11.0 Overriding the PBA with an ERI File

A device’s emergency recovery information (ERI) file can be used to perform a PBA override on self-encrypting hard disks. This method does not apply to standard hard disks.

Rather than use the challenge-response methodology, a user can load the ERI file for his or her device (including the ERI password) to bypass the ZENworks PBA. The bypass can unlock the disk one time, so the PBA remains active, locks the disk the next time the device powers off, and enforces pre-boot authentication on the next start up.
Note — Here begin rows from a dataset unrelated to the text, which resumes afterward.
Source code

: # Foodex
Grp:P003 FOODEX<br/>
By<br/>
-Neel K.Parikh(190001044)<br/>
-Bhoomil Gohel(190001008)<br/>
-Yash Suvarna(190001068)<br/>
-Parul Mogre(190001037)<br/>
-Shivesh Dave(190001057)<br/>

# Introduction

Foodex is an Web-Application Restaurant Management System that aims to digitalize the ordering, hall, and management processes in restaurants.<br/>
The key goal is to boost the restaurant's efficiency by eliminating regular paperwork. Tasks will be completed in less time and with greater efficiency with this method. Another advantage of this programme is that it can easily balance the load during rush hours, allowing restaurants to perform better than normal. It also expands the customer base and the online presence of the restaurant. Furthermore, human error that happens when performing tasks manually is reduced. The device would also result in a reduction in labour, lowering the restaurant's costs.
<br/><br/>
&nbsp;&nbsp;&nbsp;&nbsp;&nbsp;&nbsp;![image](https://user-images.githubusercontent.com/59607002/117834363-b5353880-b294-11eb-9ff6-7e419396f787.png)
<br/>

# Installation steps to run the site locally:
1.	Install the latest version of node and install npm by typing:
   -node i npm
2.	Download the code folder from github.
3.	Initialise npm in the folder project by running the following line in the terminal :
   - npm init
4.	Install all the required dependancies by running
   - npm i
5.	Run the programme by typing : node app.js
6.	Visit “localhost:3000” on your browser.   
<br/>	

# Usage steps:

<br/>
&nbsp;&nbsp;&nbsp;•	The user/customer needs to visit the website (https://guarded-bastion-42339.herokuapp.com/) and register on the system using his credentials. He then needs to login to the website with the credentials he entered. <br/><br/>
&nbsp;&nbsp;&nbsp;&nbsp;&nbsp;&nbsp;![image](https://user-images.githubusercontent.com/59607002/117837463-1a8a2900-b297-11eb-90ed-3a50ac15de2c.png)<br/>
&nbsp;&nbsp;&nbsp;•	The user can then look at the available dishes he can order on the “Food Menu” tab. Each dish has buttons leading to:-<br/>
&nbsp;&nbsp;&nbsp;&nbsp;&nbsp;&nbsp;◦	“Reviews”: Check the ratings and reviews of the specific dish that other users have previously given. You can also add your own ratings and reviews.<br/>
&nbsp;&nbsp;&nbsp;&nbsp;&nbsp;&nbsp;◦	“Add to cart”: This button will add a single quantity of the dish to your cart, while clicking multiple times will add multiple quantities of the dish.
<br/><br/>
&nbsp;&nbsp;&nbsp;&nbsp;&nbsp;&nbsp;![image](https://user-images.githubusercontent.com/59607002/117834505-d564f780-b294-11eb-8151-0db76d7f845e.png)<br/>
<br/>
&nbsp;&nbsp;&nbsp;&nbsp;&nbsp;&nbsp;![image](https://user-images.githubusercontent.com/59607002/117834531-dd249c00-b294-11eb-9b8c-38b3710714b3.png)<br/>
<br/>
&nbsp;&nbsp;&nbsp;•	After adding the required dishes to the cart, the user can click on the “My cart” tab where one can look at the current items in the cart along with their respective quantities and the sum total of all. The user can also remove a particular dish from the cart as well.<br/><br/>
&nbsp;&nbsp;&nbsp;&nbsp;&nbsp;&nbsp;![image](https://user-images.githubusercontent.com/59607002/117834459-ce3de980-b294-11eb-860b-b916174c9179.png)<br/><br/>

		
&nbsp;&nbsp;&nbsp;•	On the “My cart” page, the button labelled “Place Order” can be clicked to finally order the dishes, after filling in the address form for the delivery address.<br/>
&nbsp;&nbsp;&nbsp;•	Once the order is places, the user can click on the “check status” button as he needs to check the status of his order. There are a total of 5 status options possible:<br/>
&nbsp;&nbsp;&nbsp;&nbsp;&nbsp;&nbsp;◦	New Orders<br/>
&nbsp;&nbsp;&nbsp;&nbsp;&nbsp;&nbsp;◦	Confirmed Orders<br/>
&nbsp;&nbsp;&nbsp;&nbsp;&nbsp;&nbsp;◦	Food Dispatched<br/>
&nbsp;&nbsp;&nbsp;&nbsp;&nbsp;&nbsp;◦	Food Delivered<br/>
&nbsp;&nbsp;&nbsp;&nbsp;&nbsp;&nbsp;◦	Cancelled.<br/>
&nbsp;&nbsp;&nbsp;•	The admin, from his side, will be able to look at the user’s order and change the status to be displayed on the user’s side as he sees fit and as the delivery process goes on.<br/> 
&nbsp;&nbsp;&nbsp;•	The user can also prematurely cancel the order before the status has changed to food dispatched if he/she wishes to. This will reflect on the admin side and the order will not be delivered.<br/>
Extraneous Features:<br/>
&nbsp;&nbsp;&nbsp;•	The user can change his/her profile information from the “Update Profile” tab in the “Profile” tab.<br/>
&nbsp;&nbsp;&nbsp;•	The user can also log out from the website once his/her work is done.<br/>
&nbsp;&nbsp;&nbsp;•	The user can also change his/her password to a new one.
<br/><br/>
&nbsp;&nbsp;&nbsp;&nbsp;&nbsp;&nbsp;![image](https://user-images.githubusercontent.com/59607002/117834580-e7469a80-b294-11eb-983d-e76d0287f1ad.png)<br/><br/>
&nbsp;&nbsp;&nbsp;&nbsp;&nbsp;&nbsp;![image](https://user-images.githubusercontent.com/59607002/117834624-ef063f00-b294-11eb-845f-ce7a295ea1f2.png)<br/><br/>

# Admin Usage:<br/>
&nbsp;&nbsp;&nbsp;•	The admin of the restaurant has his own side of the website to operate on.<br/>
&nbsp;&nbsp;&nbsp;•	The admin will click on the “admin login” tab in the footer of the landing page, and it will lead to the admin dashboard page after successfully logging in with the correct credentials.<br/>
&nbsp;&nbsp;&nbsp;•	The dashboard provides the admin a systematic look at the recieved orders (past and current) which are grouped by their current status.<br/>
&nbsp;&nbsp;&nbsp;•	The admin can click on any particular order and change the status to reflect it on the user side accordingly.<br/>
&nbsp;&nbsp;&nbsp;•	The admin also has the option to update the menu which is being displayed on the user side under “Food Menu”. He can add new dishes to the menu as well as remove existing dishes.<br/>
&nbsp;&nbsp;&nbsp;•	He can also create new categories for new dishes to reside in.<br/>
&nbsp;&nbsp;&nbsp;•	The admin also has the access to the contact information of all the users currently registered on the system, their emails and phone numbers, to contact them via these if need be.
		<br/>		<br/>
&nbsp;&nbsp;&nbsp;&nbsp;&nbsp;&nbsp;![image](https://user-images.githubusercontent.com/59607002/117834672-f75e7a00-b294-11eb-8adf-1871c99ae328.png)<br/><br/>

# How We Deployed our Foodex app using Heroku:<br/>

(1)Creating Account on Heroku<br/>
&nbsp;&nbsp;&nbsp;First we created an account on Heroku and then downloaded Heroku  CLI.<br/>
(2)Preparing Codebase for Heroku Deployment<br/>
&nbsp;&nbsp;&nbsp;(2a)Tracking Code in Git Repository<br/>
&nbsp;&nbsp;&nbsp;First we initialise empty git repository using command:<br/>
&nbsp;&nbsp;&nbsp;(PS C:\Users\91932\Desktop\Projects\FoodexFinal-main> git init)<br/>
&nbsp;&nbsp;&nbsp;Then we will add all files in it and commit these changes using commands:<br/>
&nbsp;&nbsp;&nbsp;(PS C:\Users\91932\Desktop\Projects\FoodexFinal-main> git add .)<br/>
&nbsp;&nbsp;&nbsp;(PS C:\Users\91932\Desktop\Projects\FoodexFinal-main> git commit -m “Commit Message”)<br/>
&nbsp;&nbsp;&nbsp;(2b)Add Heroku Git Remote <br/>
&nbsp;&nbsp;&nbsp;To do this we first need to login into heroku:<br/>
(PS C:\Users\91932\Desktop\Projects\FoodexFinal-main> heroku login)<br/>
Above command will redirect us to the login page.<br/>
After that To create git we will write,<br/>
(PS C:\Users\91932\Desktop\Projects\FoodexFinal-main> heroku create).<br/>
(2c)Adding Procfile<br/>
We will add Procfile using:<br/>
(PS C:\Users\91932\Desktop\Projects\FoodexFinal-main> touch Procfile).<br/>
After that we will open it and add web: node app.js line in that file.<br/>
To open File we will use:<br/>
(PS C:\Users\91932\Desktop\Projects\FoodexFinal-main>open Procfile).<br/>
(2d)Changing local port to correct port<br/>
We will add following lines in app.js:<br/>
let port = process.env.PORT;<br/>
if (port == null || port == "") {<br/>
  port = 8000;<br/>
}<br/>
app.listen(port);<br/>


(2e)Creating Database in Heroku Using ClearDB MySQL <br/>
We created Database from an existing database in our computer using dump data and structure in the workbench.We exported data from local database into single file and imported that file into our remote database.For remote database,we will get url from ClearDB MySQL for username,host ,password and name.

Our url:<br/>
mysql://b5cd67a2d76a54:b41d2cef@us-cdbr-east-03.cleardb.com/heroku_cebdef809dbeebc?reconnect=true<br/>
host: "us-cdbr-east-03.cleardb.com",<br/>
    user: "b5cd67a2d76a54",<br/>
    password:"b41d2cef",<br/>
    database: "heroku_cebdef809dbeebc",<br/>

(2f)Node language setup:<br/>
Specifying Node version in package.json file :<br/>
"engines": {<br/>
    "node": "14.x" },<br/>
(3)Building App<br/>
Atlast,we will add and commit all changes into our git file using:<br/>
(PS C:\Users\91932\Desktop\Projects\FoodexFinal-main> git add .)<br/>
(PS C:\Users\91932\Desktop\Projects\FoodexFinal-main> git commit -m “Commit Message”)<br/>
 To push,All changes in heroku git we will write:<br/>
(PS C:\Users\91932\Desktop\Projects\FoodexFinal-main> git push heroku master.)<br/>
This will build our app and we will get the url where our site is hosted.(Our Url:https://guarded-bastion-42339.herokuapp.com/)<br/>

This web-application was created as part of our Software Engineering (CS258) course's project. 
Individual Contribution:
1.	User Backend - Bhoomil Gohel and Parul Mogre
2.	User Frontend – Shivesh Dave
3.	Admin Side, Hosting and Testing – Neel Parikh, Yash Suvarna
Or, the bypass can deactivate the PBA, so the disk remains unlocked and no pre-boot authentication takes place on subsequent device startups.

  1. Make sure the media (for example, a USB drive) containing the ERI file is inserted in the device.

  2. Start the device so that it boots to the ZENworks PBA login screen.

  3. Click Helpdesk.

  4. Select Load Emergency Recovery File, then click Next.

  5. Use the file browser to locate and select the ERI file.

  6. Choose the action you want performed when the ERI is loaded:

    • Unlock disk temporarily: This bypasses the PBA one time.

    • Deactivate pre-boot authentication: This bypasses the PBA permanently.

  7. Click OK to display the ERI password dialog box.

  8. Provide the ERI password, then click OK.

    Pre-boot authentication is bypassed and the device boots to the Windows operating system. This process can take several minutes.